Only the lines from the one containing "to use [wandb](https://wandb.ai/site)" through the one containing "### Stage1 - Supervised Instructs Tuning" should be printed, exactly as they appear below, with both ends included.

BEGIN

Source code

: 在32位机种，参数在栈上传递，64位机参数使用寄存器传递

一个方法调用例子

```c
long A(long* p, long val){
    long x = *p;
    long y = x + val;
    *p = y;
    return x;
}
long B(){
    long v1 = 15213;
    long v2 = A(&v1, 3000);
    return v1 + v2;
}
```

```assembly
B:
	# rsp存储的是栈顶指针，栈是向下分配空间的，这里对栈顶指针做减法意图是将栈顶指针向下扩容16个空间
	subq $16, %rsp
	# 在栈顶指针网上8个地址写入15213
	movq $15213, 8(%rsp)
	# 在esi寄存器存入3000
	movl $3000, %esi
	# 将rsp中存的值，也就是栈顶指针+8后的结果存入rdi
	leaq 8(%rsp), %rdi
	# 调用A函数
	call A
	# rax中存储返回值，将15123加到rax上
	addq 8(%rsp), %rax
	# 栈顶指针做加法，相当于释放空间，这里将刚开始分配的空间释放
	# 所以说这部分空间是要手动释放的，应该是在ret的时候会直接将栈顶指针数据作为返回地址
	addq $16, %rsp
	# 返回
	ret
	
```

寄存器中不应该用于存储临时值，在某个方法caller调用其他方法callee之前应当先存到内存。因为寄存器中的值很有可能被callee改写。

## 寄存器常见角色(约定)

END
BEGIN

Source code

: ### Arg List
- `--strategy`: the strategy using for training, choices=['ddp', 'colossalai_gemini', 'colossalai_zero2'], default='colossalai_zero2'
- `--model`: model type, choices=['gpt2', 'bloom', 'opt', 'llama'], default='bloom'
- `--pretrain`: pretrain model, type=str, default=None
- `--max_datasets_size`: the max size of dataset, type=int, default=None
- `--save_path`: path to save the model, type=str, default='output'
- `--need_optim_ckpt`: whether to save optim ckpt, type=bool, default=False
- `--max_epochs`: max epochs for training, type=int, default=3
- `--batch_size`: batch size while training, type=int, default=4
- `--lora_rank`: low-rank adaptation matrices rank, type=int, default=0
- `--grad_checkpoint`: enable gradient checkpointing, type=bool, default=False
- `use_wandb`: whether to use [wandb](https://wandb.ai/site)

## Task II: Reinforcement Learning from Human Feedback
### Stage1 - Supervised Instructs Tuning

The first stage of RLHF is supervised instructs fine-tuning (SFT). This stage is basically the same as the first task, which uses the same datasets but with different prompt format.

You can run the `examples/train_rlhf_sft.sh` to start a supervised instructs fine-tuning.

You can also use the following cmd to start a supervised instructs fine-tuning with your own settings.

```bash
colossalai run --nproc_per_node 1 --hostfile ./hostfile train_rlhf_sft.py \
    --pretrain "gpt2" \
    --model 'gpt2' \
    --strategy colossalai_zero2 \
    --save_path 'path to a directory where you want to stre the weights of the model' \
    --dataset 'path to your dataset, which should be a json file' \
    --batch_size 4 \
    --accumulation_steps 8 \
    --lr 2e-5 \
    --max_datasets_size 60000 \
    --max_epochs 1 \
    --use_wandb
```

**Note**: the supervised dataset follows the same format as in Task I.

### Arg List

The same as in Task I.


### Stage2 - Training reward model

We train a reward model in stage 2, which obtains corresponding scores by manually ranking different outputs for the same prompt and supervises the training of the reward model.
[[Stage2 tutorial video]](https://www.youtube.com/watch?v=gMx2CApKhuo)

END

● **TASK OUTPUT**
- `use_wandb`: whether to use [wandb](https://wandb.ai/site)

## Task II: Reinforcement Learning from Human Feedback
### Stage1 - Supervised Instructs Tuning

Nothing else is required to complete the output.